A new and improved botnet is using the upcoming Valentine's Day holiday to spread malware through phony greeting cards and romance-themed emails.
A senior researcher with Eset, Pierre-Marc Bureau said he expects Waledac, the improved version of former botnet Storm, to send out thousands of Valentine's a day. He told Dark Reading: "Over the last 24 hours, we've seen over 1,000 new variants [of Waledac code]."
The industry website said that the security threat is coming in many forms, with one of the latest attacks appearing to be a puppy love e-card accompanied with a Valentine's-related link.

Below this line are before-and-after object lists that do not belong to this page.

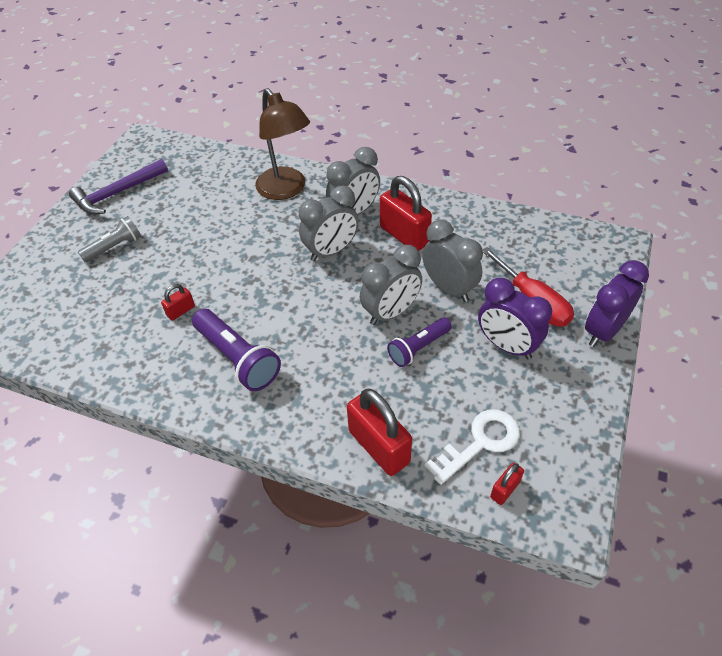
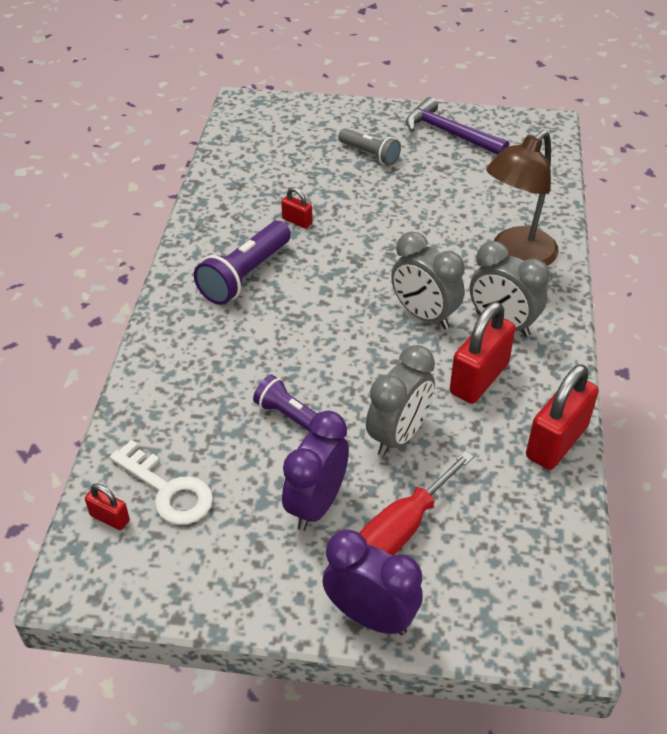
camera: 75 degrees right, 5 degrees down
red padlock [347,389,412,476] -> red padlock moved to [526,364,599,470]
grey clock [360,245,422,325] -> none

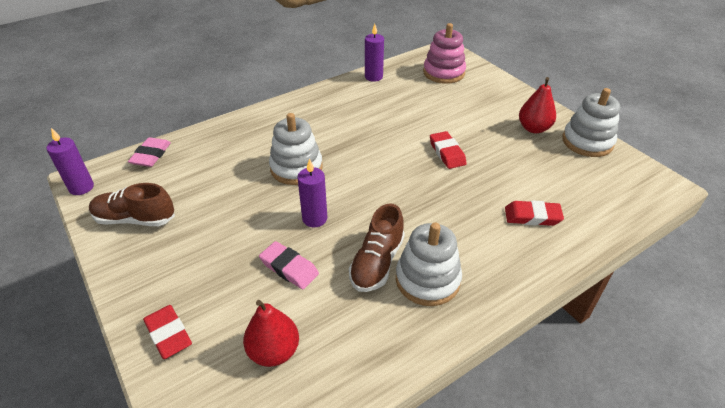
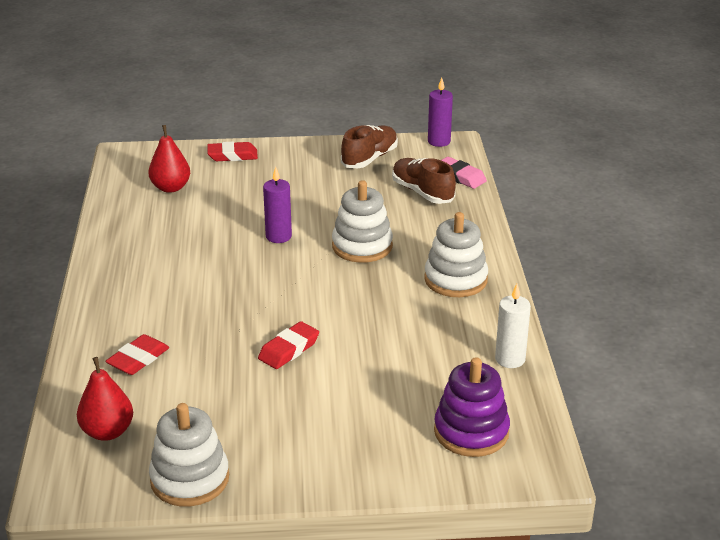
camera: 120 degrees right, 10 degrees down
pink eraser [259,241,319,289] -> none
brown shoe [349,203,405,292] -> brown shoe moved to [392,158,456,204]
purple candle [365,24,384,82] -> white candle [495,284,531,368]
white stacking toy [396,222,462,306] -> white stacking toy moved to [424,212,488,297]
pink stacking toy [423,23,466,84] -> purple stacking toy [434,357,510,457]
red eraser [430,131,467,169] -> red eraser turned 60 degrees counterclockwise [258,321,319,369]
red pear [519,77,556,133] -> red pear moved to [77,357,133,441]

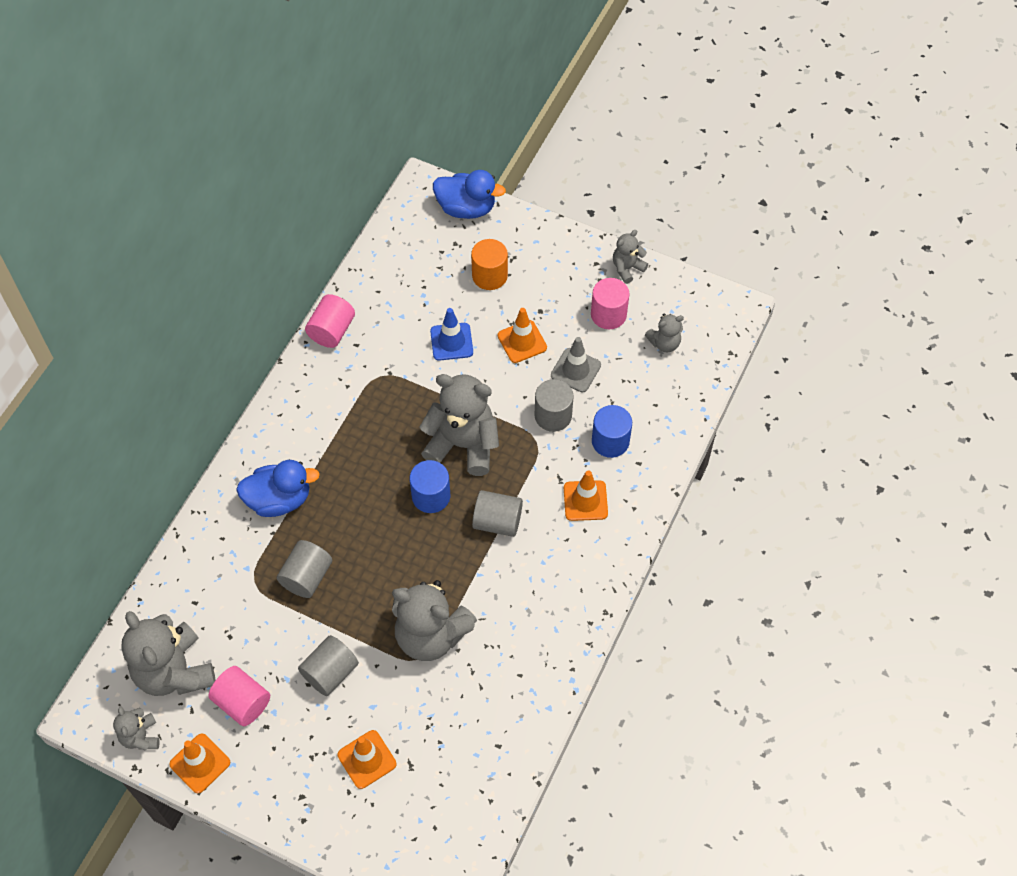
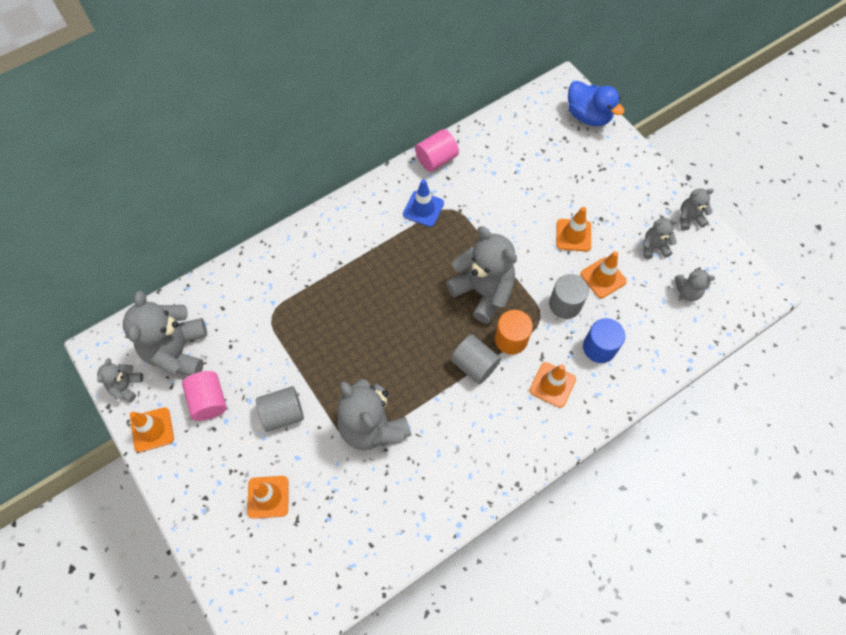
camera: 30 degrees right, 5 degrees up
blue duck [236,460,320,517] -> none
grey cylinder [277,540,332,598] -> none
blue cylinder [410,460,450,513] -> none
blue traffic cone [430,308,473,361] -> blue traffic cone moved to [403,179,444,227]
orange cylinder [471,239,508,290] -> orange cylinder moved to [495,310,533,354]
grey traffic cone [551,337,601,392] -> orange traffic cone [581,251,627,298]
pink cylinder [591,278,630,329] -> grey teddy bear [643,218,678,259]

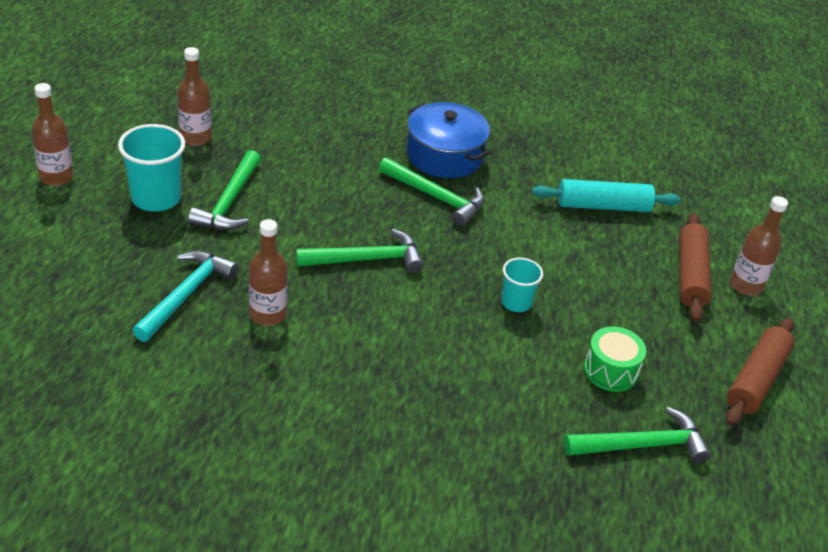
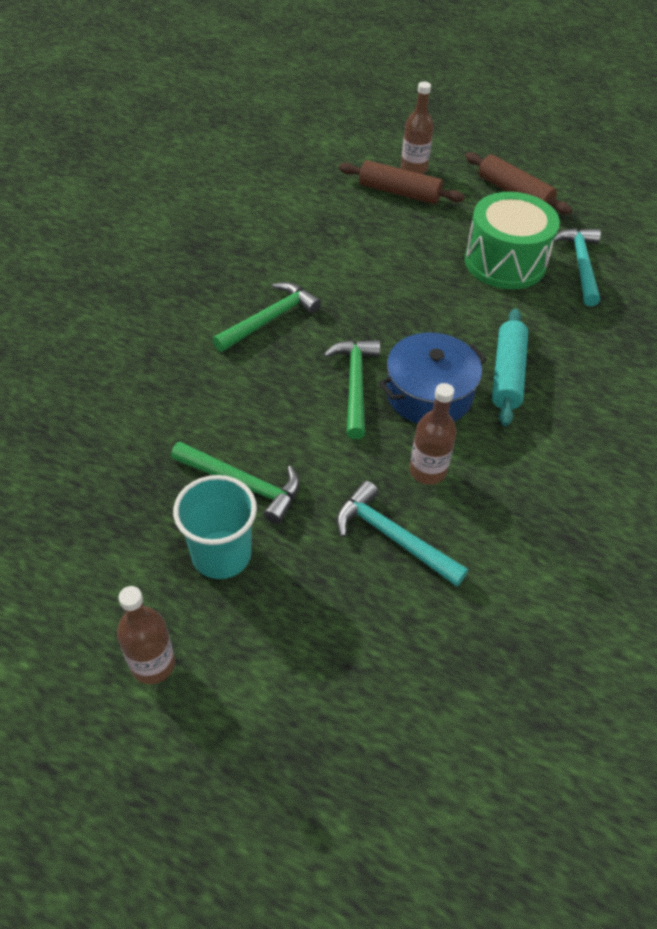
camera: 75 degrees left, 10 degrees up
brown bottle [177,47,212,146] -> none
blue pot [407,102,490,178] -> blue pot moved to [379,333,487,424]
turquoise cup [501,257,543,312] -> none
turquoise rolling pin [532,179,681,212] -> turquoise rolling pin moved to [492,308,528,426]
green hammer [564,407,711,464] -> turquoise hammer [553,228,601,306]
green drum [584,326,646,392] -> green drum [465,192,560,289], size x1.85

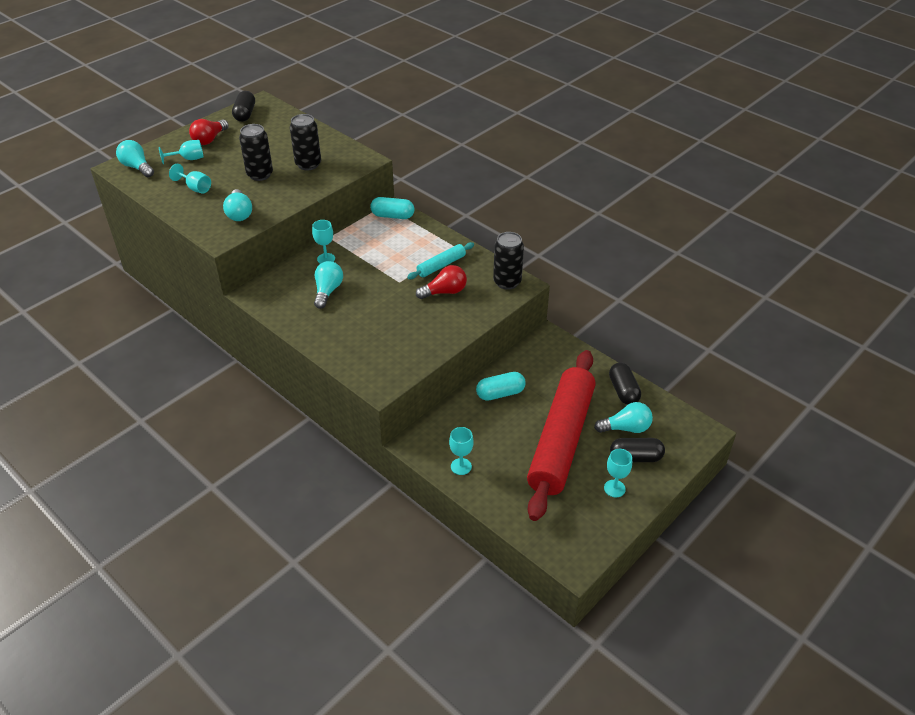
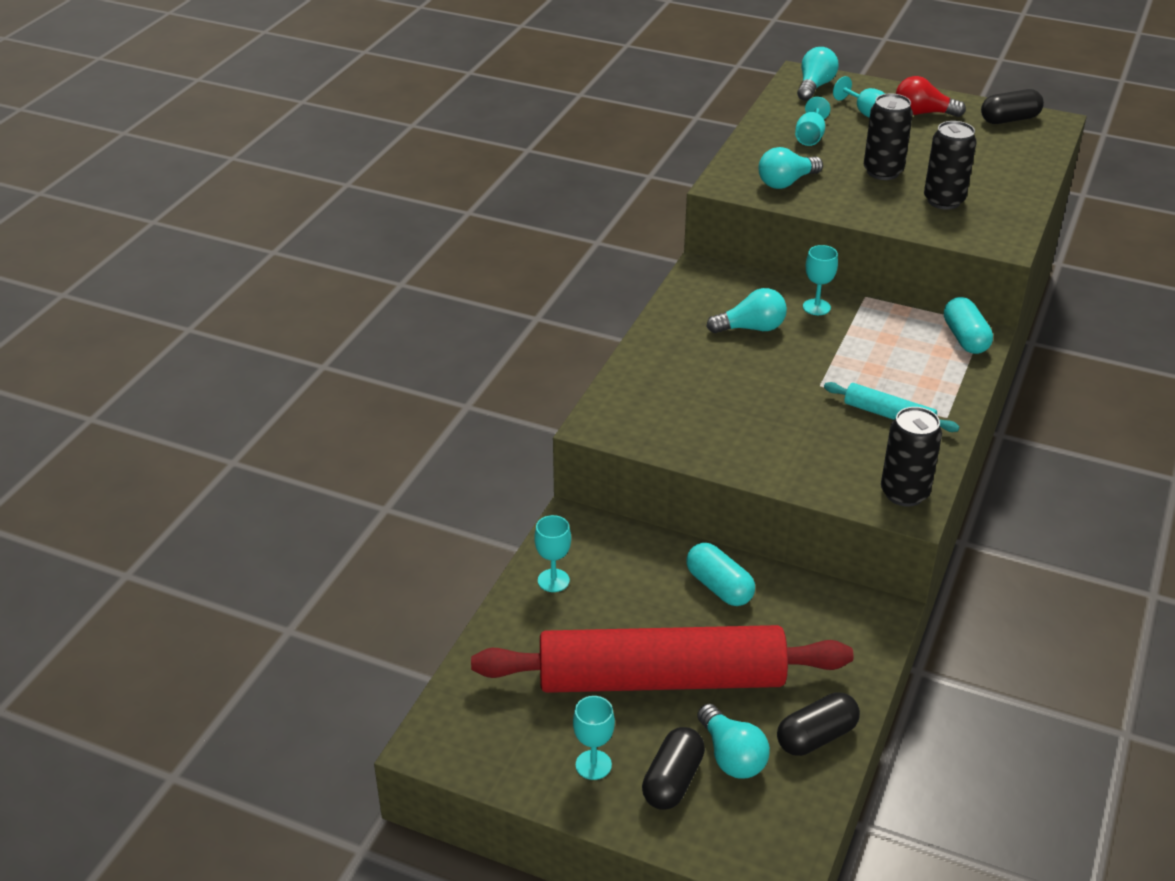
camera: 70 degrees right, 5 degrees down
red light bulb [416,265,467,299] -> none
black capsule [610,438,665,462] -> black capsule turned 45 degrees clockwise [642,727,705,810]

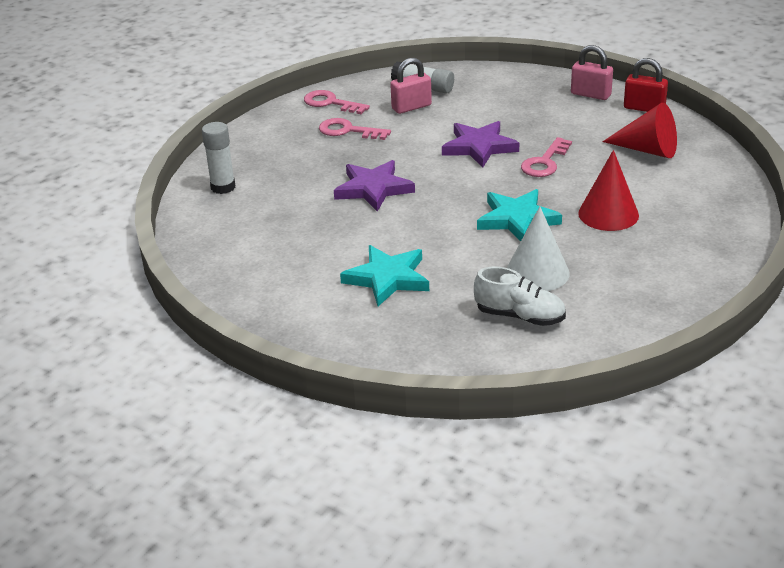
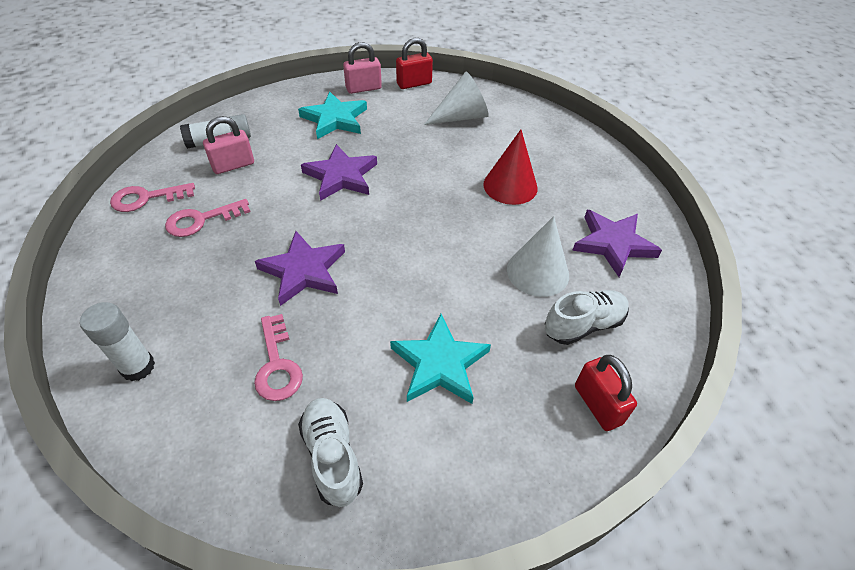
camera: 50 degrees left, 15 degrees up
pink padlock [390,58,432,114] -> pink padlock turned 45 degrees clockwise [203,116,254,174]
turquoise star [477,189,562,241] -> turquoise star moved to [298,92,367,139]
pink key [521,137,572,177] -> pink key moved to [254,314,303,401]
red cone [602,103,677,158] -> white cone [424,72,489,125]
none -> white shoe [298,398,363,507]
none -> purple star [572,210,662,277]
none -> red padlock [575,355,637,431]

The website warns that subject lines for the emails include the fairly obvious "a Valentine card from a friend" but once users click on the link to receive the message, malware is downloaded onto the computer.
Another attack uses pop-up ads to direct users to download fake antispyware software that infects the machine.
Ryan Sherstobitoff, vice president of Panda Labs, warns: "The authors have started adding supposed magazine endorsements and other elements that one would see on a reputable anti-malware site. The graphics within the pop-ups themselves seem to be professionally designed at this point, so it is very critical for users to treat email from unknown persons with extreme caution."
The news about the Valentine's Day spam follows a warning from experts earlier this year saying that the creation of new botnets could lead to higher levels of spam during 2009. Four prominent botnets were dismantled last year, but since then new bots that are harder to bring down has been taking their space.